Thanks a lot for sharing your experience! Please do let us know how you manage with BlueGriffon.

OHLover

Hi Tina,
The site building is on my “task list” but not a high priority atm.  I currently have three published sites up for my businesses but really only have ftp access to my main hosting site. The  other two are hosted by others. One is Jumla based and I can do some fairly extensive editing on-line but there are limits and no ftp.
The other is a Microsoft OfficeLive site hosted by M$ and is pretty stock template based. Not much to do there but it works for my purposes and pulls traffic.

Scott.

I’ve used Komposer on & off for years, so I decided to give this one a shot. So far, the only complaint I have is that I can’t figure out how to change font sizes of lines of text. I see the ‘zoom’ function, but that’s not what I mean – I’m looking to enlarge one line of text, for example. I checked their Google Groups pages, but found no answer.

Other than that, so far it’s pretty good.

Anonymous

Hi Scott,

You mean like the one in word processor? I couldn’t figure out how to do that either. The best trick that I could suggest is to make use the “H” tag, but that is not really the solution.

Since we have the software author here, I took the liberty to ask him directly. Hopefully he has the answer (or can add the feature in the future release).

Merlefyshwick

I’m just starting out, but if you go to ‘Set CSS Styles’ (the blue stealth bomber-shaped logo), you can change the font size there. Maybe this is not what you meant, but thought I’d mention it anyway!

Weindeb

I was really committed to Kompozer, finding it by and large user-friendly, etc., especially compared to the monster Adobe created when it bought out Dreameaver! Then I installed Mac Lion, which Kompozer, sadly, is not quite up to, although a number of its aspects do work with this newest Apple feline. I’ve now switched, or am trying to switch, to BlueGriffon, but, oh, how I wish there were some sort of user’s guide.

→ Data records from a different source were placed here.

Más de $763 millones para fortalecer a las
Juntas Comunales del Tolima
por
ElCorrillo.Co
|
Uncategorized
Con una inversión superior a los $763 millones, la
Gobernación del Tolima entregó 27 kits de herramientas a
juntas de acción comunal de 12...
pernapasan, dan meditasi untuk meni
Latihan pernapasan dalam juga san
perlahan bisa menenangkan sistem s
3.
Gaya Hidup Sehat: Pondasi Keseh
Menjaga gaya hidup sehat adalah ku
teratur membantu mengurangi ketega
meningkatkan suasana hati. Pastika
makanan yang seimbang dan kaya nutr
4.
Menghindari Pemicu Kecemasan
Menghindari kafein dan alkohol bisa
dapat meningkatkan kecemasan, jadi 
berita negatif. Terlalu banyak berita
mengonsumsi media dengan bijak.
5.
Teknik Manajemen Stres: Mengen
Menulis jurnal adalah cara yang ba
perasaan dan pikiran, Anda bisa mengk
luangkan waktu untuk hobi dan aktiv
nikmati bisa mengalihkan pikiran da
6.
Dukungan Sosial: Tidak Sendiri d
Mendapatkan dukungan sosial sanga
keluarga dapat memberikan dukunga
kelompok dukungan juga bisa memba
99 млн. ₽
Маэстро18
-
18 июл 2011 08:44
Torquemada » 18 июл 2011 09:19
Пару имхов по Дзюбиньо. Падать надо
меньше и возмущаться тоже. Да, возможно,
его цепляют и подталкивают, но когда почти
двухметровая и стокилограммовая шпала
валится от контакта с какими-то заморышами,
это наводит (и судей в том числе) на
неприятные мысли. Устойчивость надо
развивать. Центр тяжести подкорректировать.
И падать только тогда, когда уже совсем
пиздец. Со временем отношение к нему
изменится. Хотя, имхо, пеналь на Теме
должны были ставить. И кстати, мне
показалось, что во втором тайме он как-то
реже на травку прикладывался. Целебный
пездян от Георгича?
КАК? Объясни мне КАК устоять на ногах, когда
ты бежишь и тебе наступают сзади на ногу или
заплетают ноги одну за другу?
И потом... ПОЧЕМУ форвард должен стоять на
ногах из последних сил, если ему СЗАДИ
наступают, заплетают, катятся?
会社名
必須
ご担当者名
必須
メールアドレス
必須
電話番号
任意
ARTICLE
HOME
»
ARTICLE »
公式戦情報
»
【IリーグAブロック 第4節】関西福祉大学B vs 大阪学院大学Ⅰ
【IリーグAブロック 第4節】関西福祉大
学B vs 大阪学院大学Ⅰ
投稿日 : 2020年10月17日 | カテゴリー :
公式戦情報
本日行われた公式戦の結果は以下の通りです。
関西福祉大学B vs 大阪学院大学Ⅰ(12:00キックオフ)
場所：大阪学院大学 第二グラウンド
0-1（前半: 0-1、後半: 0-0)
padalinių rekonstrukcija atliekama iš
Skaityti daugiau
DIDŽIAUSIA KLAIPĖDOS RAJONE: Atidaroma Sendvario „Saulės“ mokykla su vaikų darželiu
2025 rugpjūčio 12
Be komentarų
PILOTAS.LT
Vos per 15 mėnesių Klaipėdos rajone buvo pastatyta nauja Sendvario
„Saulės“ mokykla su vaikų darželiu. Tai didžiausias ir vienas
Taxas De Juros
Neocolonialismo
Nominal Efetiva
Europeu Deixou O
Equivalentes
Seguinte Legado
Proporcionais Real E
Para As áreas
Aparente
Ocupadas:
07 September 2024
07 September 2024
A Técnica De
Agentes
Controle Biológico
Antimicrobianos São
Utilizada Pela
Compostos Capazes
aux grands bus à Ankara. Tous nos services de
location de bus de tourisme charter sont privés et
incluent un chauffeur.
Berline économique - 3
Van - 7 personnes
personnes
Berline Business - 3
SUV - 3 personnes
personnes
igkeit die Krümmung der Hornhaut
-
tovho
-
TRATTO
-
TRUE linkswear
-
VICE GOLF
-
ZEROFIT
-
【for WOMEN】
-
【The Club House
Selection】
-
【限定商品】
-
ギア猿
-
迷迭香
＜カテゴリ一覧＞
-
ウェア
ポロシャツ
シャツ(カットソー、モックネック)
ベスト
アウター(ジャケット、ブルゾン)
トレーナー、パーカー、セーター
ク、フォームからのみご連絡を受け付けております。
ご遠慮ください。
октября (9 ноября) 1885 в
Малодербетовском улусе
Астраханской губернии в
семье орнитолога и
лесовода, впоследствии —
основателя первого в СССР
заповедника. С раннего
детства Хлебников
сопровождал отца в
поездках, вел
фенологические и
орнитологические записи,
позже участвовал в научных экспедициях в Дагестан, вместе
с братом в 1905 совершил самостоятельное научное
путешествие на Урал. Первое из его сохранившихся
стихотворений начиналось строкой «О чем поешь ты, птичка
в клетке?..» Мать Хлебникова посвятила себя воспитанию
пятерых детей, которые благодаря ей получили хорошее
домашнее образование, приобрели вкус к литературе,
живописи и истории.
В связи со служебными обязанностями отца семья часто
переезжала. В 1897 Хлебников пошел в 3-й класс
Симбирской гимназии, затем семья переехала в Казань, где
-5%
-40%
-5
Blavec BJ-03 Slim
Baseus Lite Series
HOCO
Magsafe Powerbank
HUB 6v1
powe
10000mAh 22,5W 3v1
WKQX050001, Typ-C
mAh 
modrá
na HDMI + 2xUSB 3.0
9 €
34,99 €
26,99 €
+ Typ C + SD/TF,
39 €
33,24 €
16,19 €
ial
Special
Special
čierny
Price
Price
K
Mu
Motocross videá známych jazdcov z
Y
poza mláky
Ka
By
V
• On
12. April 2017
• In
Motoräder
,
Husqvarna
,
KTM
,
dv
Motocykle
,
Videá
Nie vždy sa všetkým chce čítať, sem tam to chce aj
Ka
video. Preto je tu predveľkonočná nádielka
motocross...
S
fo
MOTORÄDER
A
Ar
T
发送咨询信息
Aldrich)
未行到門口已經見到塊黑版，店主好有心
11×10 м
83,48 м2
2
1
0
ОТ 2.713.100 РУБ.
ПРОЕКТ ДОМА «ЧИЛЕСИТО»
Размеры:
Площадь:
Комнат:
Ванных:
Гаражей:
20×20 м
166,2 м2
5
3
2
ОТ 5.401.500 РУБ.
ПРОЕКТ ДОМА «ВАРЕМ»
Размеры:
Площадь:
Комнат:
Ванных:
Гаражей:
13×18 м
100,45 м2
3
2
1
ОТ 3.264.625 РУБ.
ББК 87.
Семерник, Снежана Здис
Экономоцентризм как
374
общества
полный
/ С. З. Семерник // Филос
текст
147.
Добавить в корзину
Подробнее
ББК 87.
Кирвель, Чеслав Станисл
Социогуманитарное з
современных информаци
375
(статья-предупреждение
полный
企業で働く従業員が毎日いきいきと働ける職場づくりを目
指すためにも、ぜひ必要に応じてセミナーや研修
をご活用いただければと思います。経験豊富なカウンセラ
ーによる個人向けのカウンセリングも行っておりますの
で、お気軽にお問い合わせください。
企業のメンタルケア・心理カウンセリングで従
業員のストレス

As a truly amateur builder of some websites, I am finding that Blue Griffon does seem to have possibilities, but frankly much of how you accomplish this or that eludes me, even including something as embarrassingly simple as changing font size.

DJA

I’m a long-time use of Kompozer but that does seem to be dead-ended. I tried BG but kept getting blank screens when making content changes; the app seemed unstable. BG looks promising, but I’d rather have something old and stable vs. new and frustrating.